D'après Maupassant (N°8)

Publié le 15 octobre 2015 par Dubruel

~~Quand un aristocrate réactionnaire reçoit un camarade républicain

D'après L'AMI JOSEPH (3 juin 1883)

Les Pontalier vivaient dans un château du XVIIème siècle près d'Alençon et possédaient une centaine d'hectares de bois et de terres. Mme de Pontalier ressemblait à son mari, comme s'ils étaient frère et sœur. L'un et l'autre respectaient le roi et la religion, par tradition.

Lorsque le comte de Pontalier invita Joseph Martignac, son meilleur camarade d'université, il éprouva une joie naïve et folle. Martignac, un vrai méridional, était devenu Conseiller général. C'était un républicain convaincu à la langue bien pendue. Il parlait vivement, disant sa pensée sans ménagement. À peine était-il arrivé chez les Pontalier qu'il fut tout de suite admis malgré ses opinions progressistes. Par convenance courtoise, le comte lui avait dit :

-" Puisque tu nous fais le plaisir de passer quelques jours de vacances avec nous, sache qu'ici tu es chez toi. " Mme de Pontalier voulut aussi se montrer accueillante mais commit cette maladresse stupide : -" Cher Joseph, vous me paraissez être un homme intelligent, alors pourquoi défendez-vous des idées politiques qui ont tant de répercussions révolutionnaires sur l'état de votre, de notre pays ? " Martignac se moquait ouvertement de ses amis. Saugrenu, il les appelait ''ses aimables tortues'' et proclamait, en de sonores déclarations, ses préjugés contre la tradition et sa haine des catholiques ''réac''.

Quand il déversait ses flots d'éloquence démocratique, Pontalier, par savoir-vivre, se taisait ou détournait la conversation afin de ne pas irriter son invité. Un matin, Martignac descendit de sa chambre, vêtu en paysan, et annonça d'un air décidé: -" Pontalier, allons visiter ton exploitation agricole ! " Par le ton trop familier de ses paroles, le républicain choqua tous les employés. Un autre jour, le maître de maison invita à diner le curé du village. L'ecclésiastique arriva vers sept heures. Joseph grimaça et ne le salua pas. Dès la fin du bénédicité, il l'appelait : ''Monsieur'', tout court, et non ''Monsieur le curé'' ou '' Monsieur l'abbé''. Au cours du repas, il l'interpela ainsi :

-" Votre dieu est de ceux qu'il faut respecter mais aussi de ceux qu'il faut discuter. Le mien s'appelle Raison. Il est l'ennemi de votre poison. " Les Pontalier se montrèrent affligés par de tels propos. Le comte essaya de changer la direction de la conversation; sans succès. Le curé partit de bonne heure. Le comte fit part de sa stupeur : -" Tu as peut-être exagéré avec monsieur le curé, Joseph ... " Celui-ci répliqua aussitôt : -" Elle est bonne, celle-là ! Je devrais me gêner avec un calotin ! Ce sont tous des crétins. " Quand ces gens-là respecteront mes convictions, je respecterai les leurs mais dorénavant fais-moi le plaisir de ne plus m'imposer ce bonhomme-là pendant nos repas. "

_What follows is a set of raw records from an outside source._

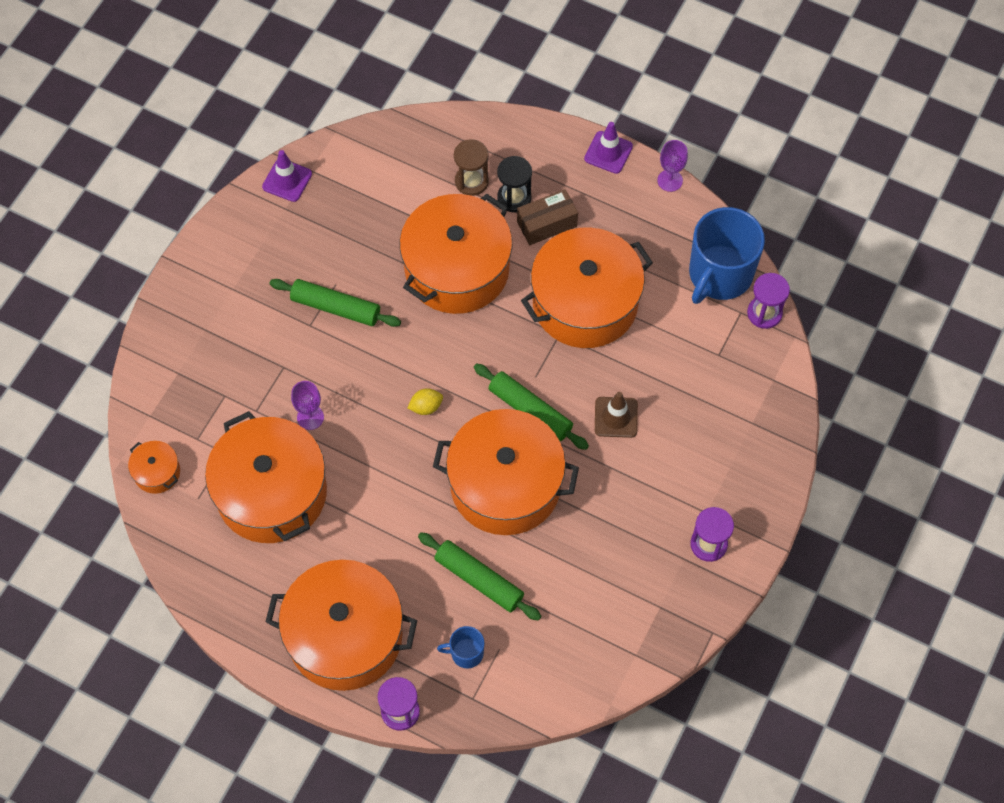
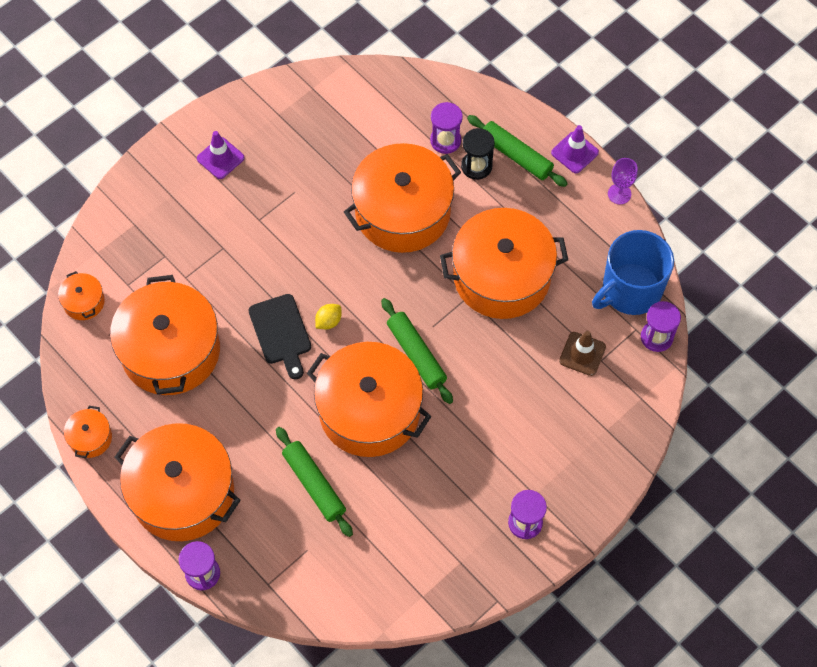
camera: 20 degrees right, 0 degrees up
(223, 612) = (90, 438): none -> orange pot
(287, 180) = (289, 91): purple traffic cone -> purple traffic cone (220, 158)
(310, 417) = (228, 298): purple goblet -> none
(335, 307) = (287, 212): green rolling pin -> green rolling pin (516, 155)
(381, 435) = (281, 333): none -> black cutting board
(426, 407) = (328, 321): yellow lemon -> yellow lemon turned 45 degrees counterclockwise
(466, 653) = (278, 543): blue mug -> none
(471, 181) = (445, 140): brown hourglass -> purple hourglass
(547, 224) = (496, 198): brown box -> none
(616, 417) = (488, 385): brown traffic cone -> brown traffic cone (582, 354)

Le lendemain matin, quelle ne fut pas la surprise du comte de voir Martignac, assis au grand-salon, plongé dans la lecture du quotidien le Voltaire. Quand il l'aperçut, il brandit le journal et s'exclama : " Huit jours de cette nourriture-là et je te convertis à mes théories. Il y a là-dedans un fameux article de Simonnet. Ce gaillard est surprenant. " Il le lut à haute voix et conclut : " Ça, c'est tapé ! " Au bout d'une semaine, Martignac gouvernait les domestiques du château et tous les personnels du domaine des Pontalier.

Il avait fermé la porte au curé, dirigeait les travaux des champs, réorganisait l'exploitation des bois, ordonnait de dévaser l'étang,...et interdisait à ses hôtes de lire le Clairon et le Gaulois, leurs journaux préférés. Le lundi suivant, le comte, excédé par les manières exagérément sans-gêne de Martignac, avança le faux prétexte suivant : -" Mon cher Joseph, nous devons nous absenter pour régler à Paris une affaire de famille compliquée. Acceptes-tu que nous t'abandonnions ici quelques jours ? " Martignac ne s'émut pas et répondit : -" Très bien. Je vous attendrai. Je vous l'ai déjà dit : pas de gêne entre amis. Je ne me formalise pas, bien au contraire. Allez tranquillement régler vos affaires. " Les Pontarlier partirent.

Martignac était encore là à leur retour.